Chi valuta il sistema scolastico italiano? E perché?

Il Sistema Nazionale di Valutazione della scuola italiana, il feticcio dell’oggettività e la necessità di rimettere un poco d’ordine e ragionevolezza in questa materia.

Carlo Scognamiglio

Esplorare la pagina web del Sistema Nazionale di Valutazione della scuola italiana è un’esperienza sicuramente interessante.
L’home page si apre fieramente con un aforisma attribuito a Galileo Galilei, secondo il quale il noto filosofo e scienziato avrebbe asserito: “Misura ciò che è misurabile, ciò che non è misurabile, rendilo tale”. Senza questionare troppo sull’autenticità della citazione, che però sicuramente andrebbe contestualizzata, per essere eventualmente restituita al suo significato proprio, possiamo forse ragionare sull’intenzione interna a tale riferimento.

In realtà, come leggiamo nel Saggiatore, Galilei distingue tra qualità oggettive (dunque misurabili e riconducibili a quantificazione) e soggettive (derivate dalla relazione del soggetto con alcune dimensioni dell’oggettività).

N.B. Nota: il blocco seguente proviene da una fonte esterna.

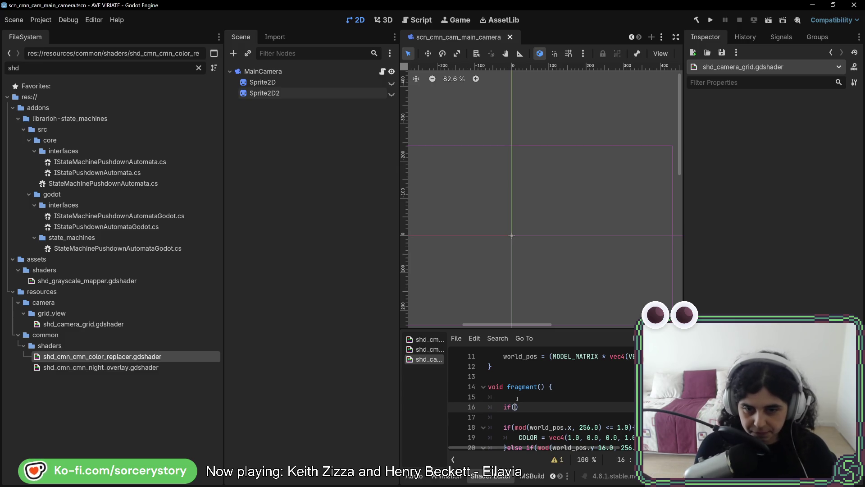
pyautogui.write('active')
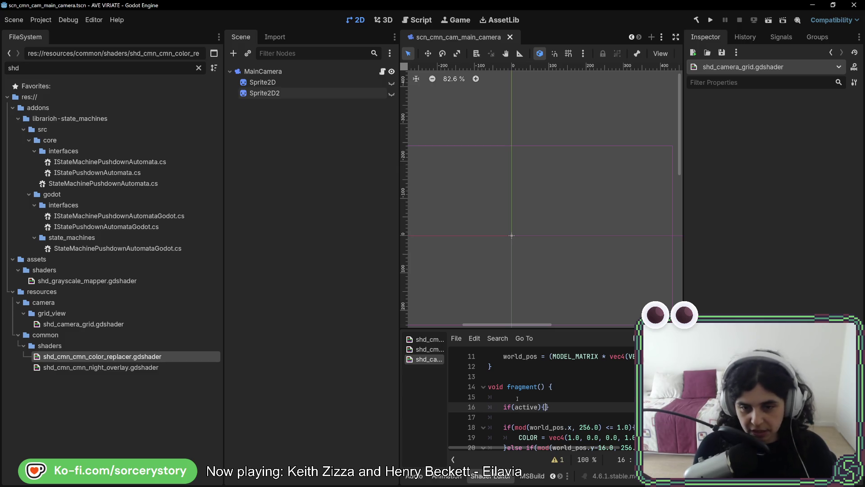
pyautogui.press('Down')
pyautogui.press('Down')
pyautogui.press('Down')
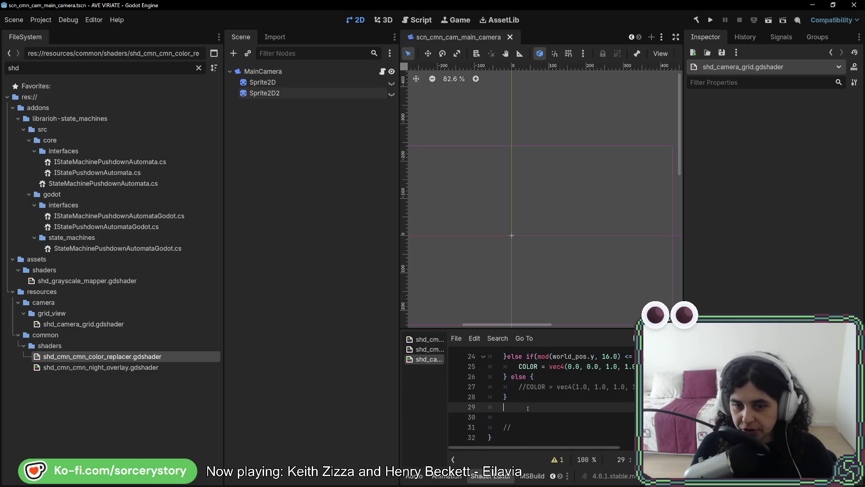
pyautogui.scroll(6, 527, 397)
pyautogui.scroll(-4, 510, 374)
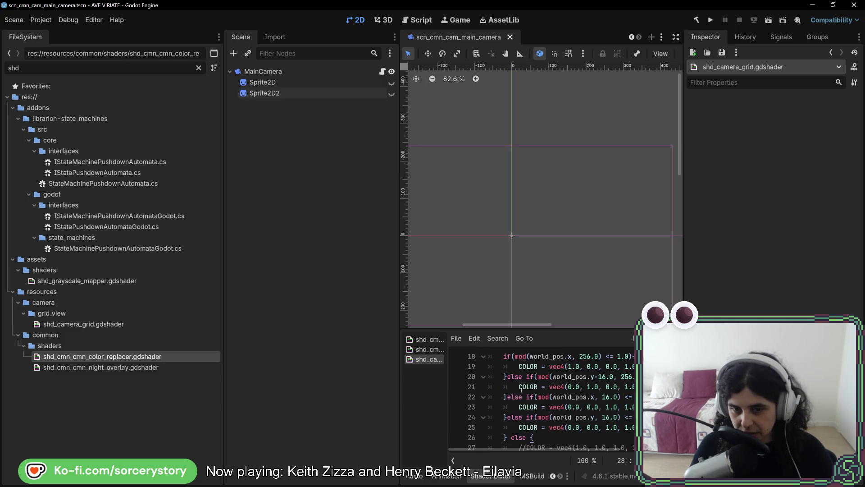
pyautogui.click(515, 375)
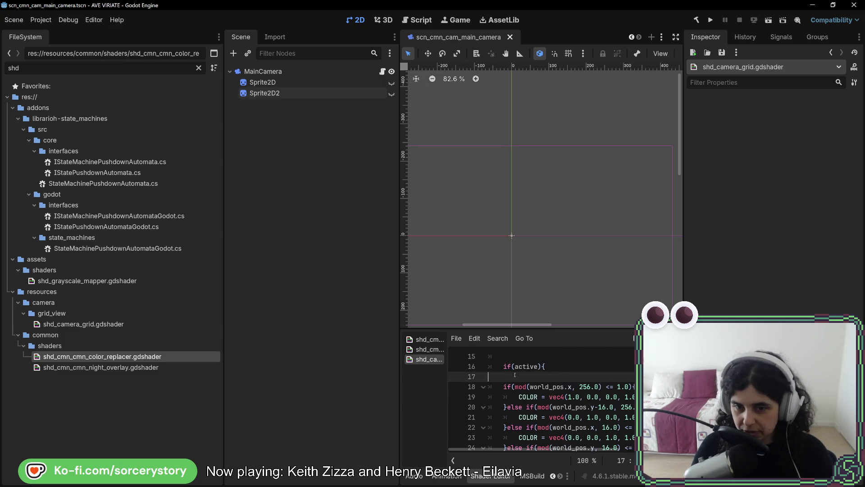
pyautogui.scroll(-2, 515, 375)
pyautogui.keyDown('shift'); pyautogui.click(517, 401); pyautogui.keyUp('shift')
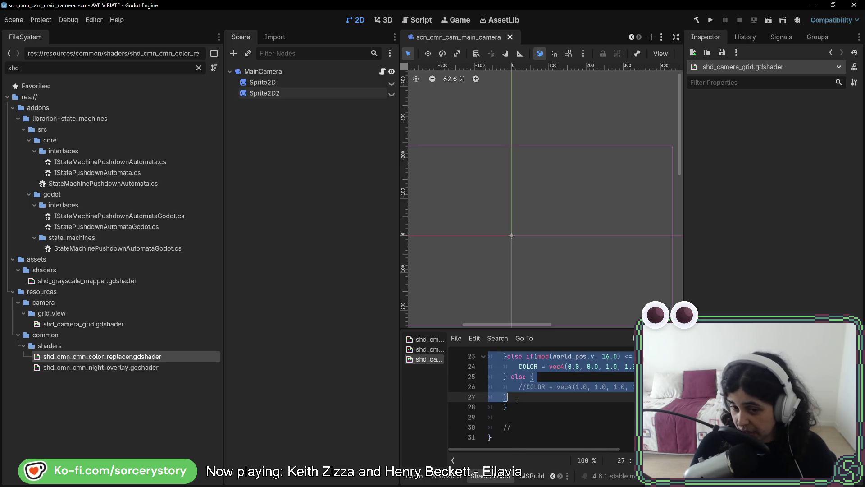
pyautogui.press('Tab')
# Review the opening and closing braces of the if(active) block in the shader code
pyautogui.scroll(4, 536, 401)
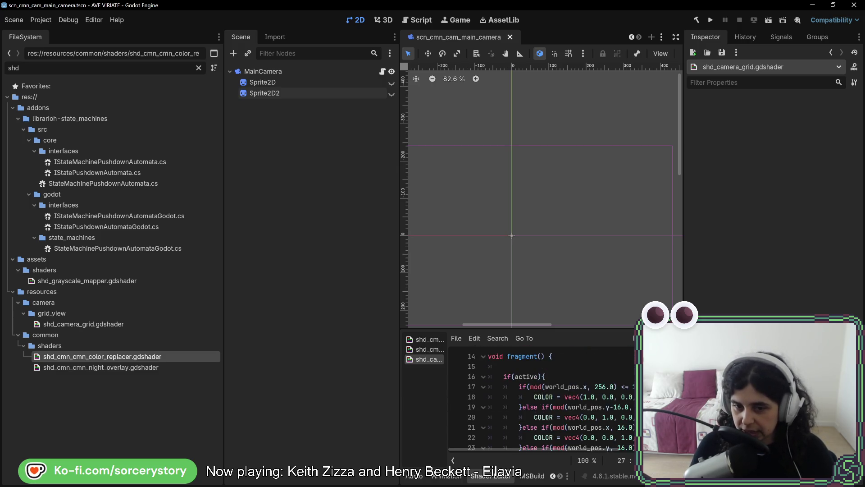
pyautogui.scroll(-2, 555, 405)
pyautogui.click(561, 376)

A proposito di queste ultime, lo scienziato onestamente riconosce di non essere in grado di quantificarle, e confessa: “non pretendo d’intenderne se non pochissimo, e quel pochissimo per ispiegarlo, o per dir meglio per adombrarlo in carte, non mi basterebbe molto tempo, e però lo pongo in silenzio”.

Ecco, il più grande scienziato della nostra tradizione preferiva stare in silenzio, in certi casi. Non tutti però seguono il suo esempio, e da molte parti si pretende forse con troppa leggerezza di misurare, cioè “ridurre”, ciò che probabilmente quantificabile non è. Quando la dinamica educativa, il processo di apprendimento, la maturazione cognitiva e relazionale, lo sviluppo della personalità e della cittadinanza vogliono essere espresse ostinatamente in numeri e quantità inoppugnabili, tradiscono lo spirito scientifico del silenzio galileiano. Attenzione: i numeri servono per una funzione di comunicazione, per ragionare, e possono dire certamente alcune cose vere; ma solo alcune, e bisogna essere sempre consapevoli di questa parzialità, senza confonderla mai con la totalità, perché – come diceva Hegel – una verità parziale, se fatta passare per interezza, equivale a un errore totale.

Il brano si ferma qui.